Und ebenso verkehrt wie das Datum ist alles damit Verbundene. Durch das Verbrennen des heidnischen Julblocks wurde am 24. Dezember ehedem der Tod Nimrods gefeiert. Dann, am 25., veranschaulichte die Gegenwart eines immergrünen Baumes den Glauben seiner Anbeter, dass der „Gott Nimrod“ in eine göttliche oder unsterbliche Person verwandelt worden sei. Ausserdem ist die Christenheit, während sie für ihren angeblichen Führer bis zum Überfliessen mit solch heidnischem Lippendienst erfüllt ist, doch all der Tugenden bar, die von seinen wahren Nachfolgern gefordert werden.
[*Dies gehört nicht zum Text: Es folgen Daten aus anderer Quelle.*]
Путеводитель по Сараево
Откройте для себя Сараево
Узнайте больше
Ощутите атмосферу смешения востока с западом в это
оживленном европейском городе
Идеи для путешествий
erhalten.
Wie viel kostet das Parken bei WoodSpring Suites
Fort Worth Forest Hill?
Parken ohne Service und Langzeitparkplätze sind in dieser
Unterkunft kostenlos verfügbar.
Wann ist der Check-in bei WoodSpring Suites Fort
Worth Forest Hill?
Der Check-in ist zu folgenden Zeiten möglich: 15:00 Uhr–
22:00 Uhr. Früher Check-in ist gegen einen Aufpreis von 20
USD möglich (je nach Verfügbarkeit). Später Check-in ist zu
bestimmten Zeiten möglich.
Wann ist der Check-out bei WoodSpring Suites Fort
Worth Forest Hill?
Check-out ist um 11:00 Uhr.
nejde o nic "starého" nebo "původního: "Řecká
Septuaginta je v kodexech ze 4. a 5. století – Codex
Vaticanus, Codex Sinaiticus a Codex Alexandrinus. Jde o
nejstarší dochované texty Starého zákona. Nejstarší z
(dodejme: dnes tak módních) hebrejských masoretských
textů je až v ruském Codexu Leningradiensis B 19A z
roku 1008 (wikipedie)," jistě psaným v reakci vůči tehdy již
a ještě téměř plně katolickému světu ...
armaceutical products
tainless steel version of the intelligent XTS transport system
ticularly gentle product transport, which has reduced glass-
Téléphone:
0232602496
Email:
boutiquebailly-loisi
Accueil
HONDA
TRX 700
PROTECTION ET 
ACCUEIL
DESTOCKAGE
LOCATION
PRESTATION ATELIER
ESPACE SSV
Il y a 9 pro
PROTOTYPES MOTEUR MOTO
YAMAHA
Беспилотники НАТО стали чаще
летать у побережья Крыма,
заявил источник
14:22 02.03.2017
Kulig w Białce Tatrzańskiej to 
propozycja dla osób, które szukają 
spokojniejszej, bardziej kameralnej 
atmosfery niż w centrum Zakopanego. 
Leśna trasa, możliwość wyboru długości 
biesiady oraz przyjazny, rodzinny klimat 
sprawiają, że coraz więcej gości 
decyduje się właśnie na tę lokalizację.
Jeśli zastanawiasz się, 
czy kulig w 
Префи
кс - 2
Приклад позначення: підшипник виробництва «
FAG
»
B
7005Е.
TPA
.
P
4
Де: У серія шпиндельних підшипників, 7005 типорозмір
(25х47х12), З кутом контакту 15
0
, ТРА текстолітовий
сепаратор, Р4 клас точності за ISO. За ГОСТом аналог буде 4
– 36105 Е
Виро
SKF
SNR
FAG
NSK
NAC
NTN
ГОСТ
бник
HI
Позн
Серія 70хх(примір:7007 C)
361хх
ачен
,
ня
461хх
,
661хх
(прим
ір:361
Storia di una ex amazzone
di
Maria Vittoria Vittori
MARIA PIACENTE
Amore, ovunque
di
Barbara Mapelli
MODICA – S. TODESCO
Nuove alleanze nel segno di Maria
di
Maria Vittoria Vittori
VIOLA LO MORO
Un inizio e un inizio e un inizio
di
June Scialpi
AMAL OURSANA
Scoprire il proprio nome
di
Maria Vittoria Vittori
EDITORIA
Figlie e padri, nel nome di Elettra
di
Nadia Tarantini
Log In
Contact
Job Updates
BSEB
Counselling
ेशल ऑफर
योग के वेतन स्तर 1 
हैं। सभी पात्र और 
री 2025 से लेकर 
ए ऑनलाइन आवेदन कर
Jesus hielt sich an das Prinzip der einen wahren Anbetung und brandmarkte alle andern falschen Wege, die in die Vernichtung führen. Aber die Einheit der Christenheit wird allein in den Vereinigten Staaten durch nicht weniger als 265 Sekten zerteilt. Jesus verurteilte die Heuchelei der Geistlichkeit, die aus den Taten öffentlicher Wohltätigkeit und aus lauten Gebeten Kapital schlug. Die Vorliebe der Geistlichkeit dieser Welt für auffallende Schlagzeilen in der Presse zum Lobe ihrer Wohltätigkeit und ihrer Gebete bei öffentlichen Zeremonien, wo Politiker die Bibel küssen und sie den Segen dazu spenden — all dies ist wohlbekannt.
Wahrlich, die Christenheit ist wie eine leere Hülse der Eitelkeit und des Heidentums. Wenn sie an denselben Feiertagen und auf dieselbe Weise wie die Heiden der alten Zeit ihre Götter anruft, sind die Ergebnisse naturgemäss dieselben. Die Götter, wofür solche Feiern ursprünglich eingeführt wurden, können keine Antwort geben. Somit ist Nimrod für immer tot, und dies trotz all der immergrünen Bäume des Altertums und derer, die am 25. Dezember aufgestellt werden. Die Dämonen halten die Lobpreisung für Gott auf und fahren fort, die Nationen Harmagedon entgegenzuführen.
Wahre Christen suchen ihre Lippen zu intelligenter Lobpreisung Jehovas, des wahren und allmächtigen Gottes, und seines Sohnes zu gebrauchen. (Heb. 13:15) Dass sie dies durch das Predigen der guten Botschaft seines Königreiches tun, hilft mehr und mehr Personen, den Sinn des Friedens wertzuschätzen, den er „Menschen guten Willens“ brachte, sowie die Segnungen, welche dieser Erde unter seiner Herrschaft bevorstehen. (Luk. 2:14, NW) Sie machen seinen Gott zu ihrem Gott und sein Königreich zu ihrer Hoffnung. Wie erhebend! Welch ein wahrhaft grosser Führer und Gebieter er doch ist!